■ **What the task asks**: What is needed is an exact transcription of every entry below.
** Data supplied follows **
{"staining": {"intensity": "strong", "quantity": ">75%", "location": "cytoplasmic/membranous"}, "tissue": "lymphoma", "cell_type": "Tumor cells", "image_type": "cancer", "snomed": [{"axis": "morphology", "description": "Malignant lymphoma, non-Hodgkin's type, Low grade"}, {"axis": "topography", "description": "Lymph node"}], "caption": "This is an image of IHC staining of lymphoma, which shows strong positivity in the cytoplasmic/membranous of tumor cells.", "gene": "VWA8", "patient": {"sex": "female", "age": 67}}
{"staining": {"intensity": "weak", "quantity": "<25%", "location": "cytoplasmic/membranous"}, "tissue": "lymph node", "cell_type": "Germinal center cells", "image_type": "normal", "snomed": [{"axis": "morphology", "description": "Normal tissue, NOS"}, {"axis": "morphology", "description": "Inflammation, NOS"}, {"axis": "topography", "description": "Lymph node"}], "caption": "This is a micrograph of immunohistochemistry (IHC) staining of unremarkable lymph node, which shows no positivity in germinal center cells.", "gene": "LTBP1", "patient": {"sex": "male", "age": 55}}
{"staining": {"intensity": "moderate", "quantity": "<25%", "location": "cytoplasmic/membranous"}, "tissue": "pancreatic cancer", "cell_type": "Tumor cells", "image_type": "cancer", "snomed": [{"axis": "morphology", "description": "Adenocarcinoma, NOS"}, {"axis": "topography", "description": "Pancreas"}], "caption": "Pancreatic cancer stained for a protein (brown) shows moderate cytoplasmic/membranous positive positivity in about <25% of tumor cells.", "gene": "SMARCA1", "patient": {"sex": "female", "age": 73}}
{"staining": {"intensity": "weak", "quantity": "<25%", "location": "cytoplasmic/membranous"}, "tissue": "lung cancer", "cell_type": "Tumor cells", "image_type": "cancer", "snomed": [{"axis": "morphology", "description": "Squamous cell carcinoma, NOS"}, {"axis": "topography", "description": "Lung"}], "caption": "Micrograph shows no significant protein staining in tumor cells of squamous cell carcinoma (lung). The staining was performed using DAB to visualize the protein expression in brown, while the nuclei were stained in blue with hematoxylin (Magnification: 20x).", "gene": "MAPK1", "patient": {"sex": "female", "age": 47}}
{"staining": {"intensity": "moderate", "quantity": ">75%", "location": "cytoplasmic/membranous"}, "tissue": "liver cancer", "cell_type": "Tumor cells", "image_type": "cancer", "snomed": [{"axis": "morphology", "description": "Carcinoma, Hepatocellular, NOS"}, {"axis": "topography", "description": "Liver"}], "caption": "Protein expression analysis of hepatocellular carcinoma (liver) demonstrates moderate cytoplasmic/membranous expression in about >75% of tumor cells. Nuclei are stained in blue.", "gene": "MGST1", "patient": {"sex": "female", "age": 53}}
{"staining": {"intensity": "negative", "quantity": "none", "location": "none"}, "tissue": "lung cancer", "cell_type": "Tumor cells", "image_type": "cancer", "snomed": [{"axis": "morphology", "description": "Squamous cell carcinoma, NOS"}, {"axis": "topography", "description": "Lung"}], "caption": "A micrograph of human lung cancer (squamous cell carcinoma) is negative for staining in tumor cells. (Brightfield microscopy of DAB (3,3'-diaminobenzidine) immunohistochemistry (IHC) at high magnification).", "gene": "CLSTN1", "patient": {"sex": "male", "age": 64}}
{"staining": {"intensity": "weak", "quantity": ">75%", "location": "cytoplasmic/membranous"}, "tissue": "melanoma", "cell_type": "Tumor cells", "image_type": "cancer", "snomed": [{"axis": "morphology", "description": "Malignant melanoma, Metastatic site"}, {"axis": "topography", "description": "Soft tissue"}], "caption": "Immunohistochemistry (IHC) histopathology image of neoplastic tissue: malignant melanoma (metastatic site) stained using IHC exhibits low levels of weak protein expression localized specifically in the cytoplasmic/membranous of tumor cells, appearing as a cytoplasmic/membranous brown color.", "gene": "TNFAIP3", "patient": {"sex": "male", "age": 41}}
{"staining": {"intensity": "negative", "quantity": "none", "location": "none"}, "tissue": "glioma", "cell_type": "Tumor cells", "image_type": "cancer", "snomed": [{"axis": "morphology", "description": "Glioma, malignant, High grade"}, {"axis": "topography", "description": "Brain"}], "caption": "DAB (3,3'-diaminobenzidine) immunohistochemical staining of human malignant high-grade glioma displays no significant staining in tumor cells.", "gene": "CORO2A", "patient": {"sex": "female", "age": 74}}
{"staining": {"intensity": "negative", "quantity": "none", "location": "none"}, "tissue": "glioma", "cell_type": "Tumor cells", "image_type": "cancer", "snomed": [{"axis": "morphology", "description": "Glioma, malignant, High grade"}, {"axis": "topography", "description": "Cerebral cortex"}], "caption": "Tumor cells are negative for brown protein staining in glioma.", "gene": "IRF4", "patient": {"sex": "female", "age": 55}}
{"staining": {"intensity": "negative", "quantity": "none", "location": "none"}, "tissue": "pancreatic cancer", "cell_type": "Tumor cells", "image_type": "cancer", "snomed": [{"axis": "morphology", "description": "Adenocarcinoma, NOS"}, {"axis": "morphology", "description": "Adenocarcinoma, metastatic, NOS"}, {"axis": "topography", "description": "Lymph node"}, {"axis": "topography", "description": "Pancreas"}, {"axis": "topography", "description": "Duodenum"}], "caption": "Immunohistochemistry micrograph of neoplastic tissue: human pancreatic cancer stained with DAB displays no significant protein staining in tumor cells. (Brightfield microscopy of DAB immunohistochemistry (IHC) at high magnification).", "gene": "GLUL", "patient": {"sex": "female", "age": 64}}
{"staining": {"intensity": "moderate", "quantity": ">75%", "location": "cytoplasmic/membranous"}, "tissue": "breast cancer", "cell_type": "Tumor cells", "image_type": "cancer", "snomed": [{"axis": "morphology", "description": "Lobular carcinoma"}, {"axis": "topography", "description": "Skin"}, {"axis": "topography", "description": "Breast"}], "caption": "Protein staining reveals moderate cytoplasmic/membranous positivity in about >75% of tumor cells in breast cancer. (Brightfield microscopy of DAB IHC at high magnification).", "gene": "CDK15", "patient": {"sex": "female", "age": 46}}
** End of Data supplied **
■ **Result of this task**:
{"staining": {"intensity": "strong", "quantity": ">75%", "location": "cytoplasmic/membranous"}, "tissue": "lymphoma", "cell_type": "Tumor cells", "image_type": "cancer", "snomed": [{"axis": "morphology", "description": "Malignant lymphoma, non-Hodgkin's type, Low grade"}, {"axis": "topography", "description": "Lymph node"}], "caption": "This is an image of IHC staining of lymphoma, which shows strong positivity in the cytoplasmic/membranous of tumor cells.", "gene": "VWA8", "patient": {"sex": "female", "age": 67}}
{"staining": {"intensity": "weak", "quantity": "<25%", "location": "cytoplasmic/membranous"}, "tissue": "lymph node", "cell_type": "Germinal center cells", "image_type": "normal", "snomed": [{"axis": "morphology", "description": "Normal tissue, NOS"}, {"axis": "morphology", "description": "Inflammation, NOS"}, {"axis": "topography", "description": "Lymph node"}], "caption": "This is a micrograph of immunohistochemistry (IHC) staining of unremarkable lymph node, which shows no positivity in germinal center cells.", "gene": "LTBP1", "patient": {"sex": "male", "age": 55}}
{"staining": {"intensity": "moderate", "quantity": "<25%", "location": "cytoplasmic/membranous"}, "tissue": "pancreatic cancer", "cell_type": "Tumor cells", "image_type": "cancer", "snomed": [{"axis": "morphology", "description": "Adenocarcinoma, NOS"}, {"axis": "topography", "description": "Pancreas"}], "caption": "Pancreatic cancer stained for a protein (brown) shows moderate cytoplasmic/membranous positive positivity in about <25% of tumor cells.", "gene": "SMARCA1", "patient": {"sex": "female", "age": 73}}
{"staining": {"intensity": "weak", "quantity": "<25%", "location": "cytoplasmic/membranous"}, "tissue": "lung cancer", "cell_type": "Tumor cells", "image_type": "cancer", "snomed": [{"axis": "morphology", "description": "Squamous cell carcinoma, NOS"}, {"axis": "topography", "description": "Lung"}], "caption": "Micrograph shows no significant protein staining in tumor cells of squamous cell carcinoma (lung). The staining was performed using DAB to visualize the protein expression in brown, while the nuclei were stained in blue with hematoxylin (Magnification: 20x).", "gene": "MAPK1", "patient": {"sex": "female", "age": 47}}
{"staining": {"intensity": "moderate", "quantity": ">75%", "location": "cytoplasmic/membranous"}, "tissue": "liver cancer", "cell_type": "Tumor cells", "image_type": "cancer", "snomed": [{"axis": "morphology", "description": "Carcinoma, Hepatocellular, NOS"}, {"axis": "topography", "description": "Liver"}], "caption": "Protein expression analysis of hepatocellular carcinoma (liver) demonstrates moderate cytoplasmic/membranous expression in about >75% of tumor cells. Nuclei are stained in blue.", "gene": "MGST1", "patient": {"sex": "female", "age": 53}}
{"staining": {"intensity": "negative", "quantity": "none", "location": "none"}, "tissue": "lung cancer", "cell_type": "Tumor cells", "image_type": "cancer", "snomed": [{"axis": "morphology", "description": "Squamous cell carcinoma, NOS"}, {"axis": "topography", "description": "Lung"}], "caption": "A micrograph of human lung cancer (squamous cell carcinoma) is negative for staining in tumor cells. (Brightfield microscopy of DAB (3,3'-diaminobenzidine) immunohistochemistry (IHC) at high magnification).", "gene": "CLSTN1", "patient": {"sex": "male", "age": 64}}
{"staining": {"intensity": "weak", "quantity": ">75%", "location": "cytoplasmic/membranous"}, "tissue": "melanoma", "cell_type": "Tumor cells", "image_type": "cancer", "snomed": [{"axis": "morphology", "description": "Malignant melanoma, Metastatic site"}, {"axis": "topography", "description": "Soft tissue"}], "caption": "Immunohistochemistry (IHC) histopathology image of neoplastic tissue: malignant melanoma (metastatic site) stained using IHC exhibits low levels of weak protein expression localized specifically in the cytoplasmic/membranous of tumor cells, appearing as a cytoplasmic/membranous brown color.", "gene": "TNFAIP3", "patient": {"sex": "male", "age": 41}}
{"staining": {"intensity": "negative", "quantity": "none", "location": "none"}, "tissue": "glioma", "cell_type": "Tumor cells", "image_type": "cancer", "snomed": [{"axis": "morphology", "description": "Glioma, malignant, High grade"}, {"axis": "topography", "description": "Brain"}], "caption": "DAB (3,3'-diaminobenzidine) immunohistochemical staining of human malignant high-grade glioma displays no significant staining in tumor cells.", "gene": "CORO2A", "patient": {"sex": "female", "age": 74}}
{"staining": {"intensity": "negative", "quantity": "none", "location": "none"}, "tissue": "glioma", "cell_type": "Tumor cells", "image_type": "cancer", "snomed": [{"axis": "morphology", "description": "Glioma, malignant, High grade"}, {"axis": "topography", "description": "Cerebral cortex"}], "caption": "Tumor cells are negative for brown protein staining in glioma.", "gene": "IRF4", "patient": {"sex": "female", "age": 55}}
{"staining": {"intensity": "negative", "quantity": "none", "location": "none"}, "tissue": "pancreatic cancer", "cell_type": "Tumor cells", "image_type": "cancer", "snomed": [{"axis": "morphology", "description": "Adenocarcinoma, NOS"}, {"axis": "morphology", "description": "Adenocarcinoma, metastatic, NOS"}, {"axis": "topography", "description": "Lymph node"}, {"axis": "topography", "description": "Pancreas"}, {"axis": "topography", "description": "Duodenum"}], "caption": "Immunohistochemistry micrograph of neoplastic tissue: human pancreatic cancer stained with DAB displays no significant protein staining in tumor cells. (Brightfield microscopy of DAB immunohistochemistry (IHC) at high magnification).", "gene": "GLUL", "patient": {"sex": "female", "age": 64}}
{"staining": {"intensity": "moderate", "quantity": ">75%", "location": "cytoplasmic/membranous"}, "tissue": "breast cancer", "cell_type": "Tumor cells", "image_type": "cancer", "snomed": [{"axis": "morphology", "description": "Lobular carcinoma"}, {"axis": "topography", "description": "Skin"}, {"axis": "topography", "description": "Breast"}], "caption": "Protein staining reveals moderate cytoplasmic/membranous positivity in about >75% of tumor cells in breast cancer. (Brightfield microscopy of DAB IHC at high magnification).", "gene": "CDK15", "patient": {"sex": "female", "age": 46}}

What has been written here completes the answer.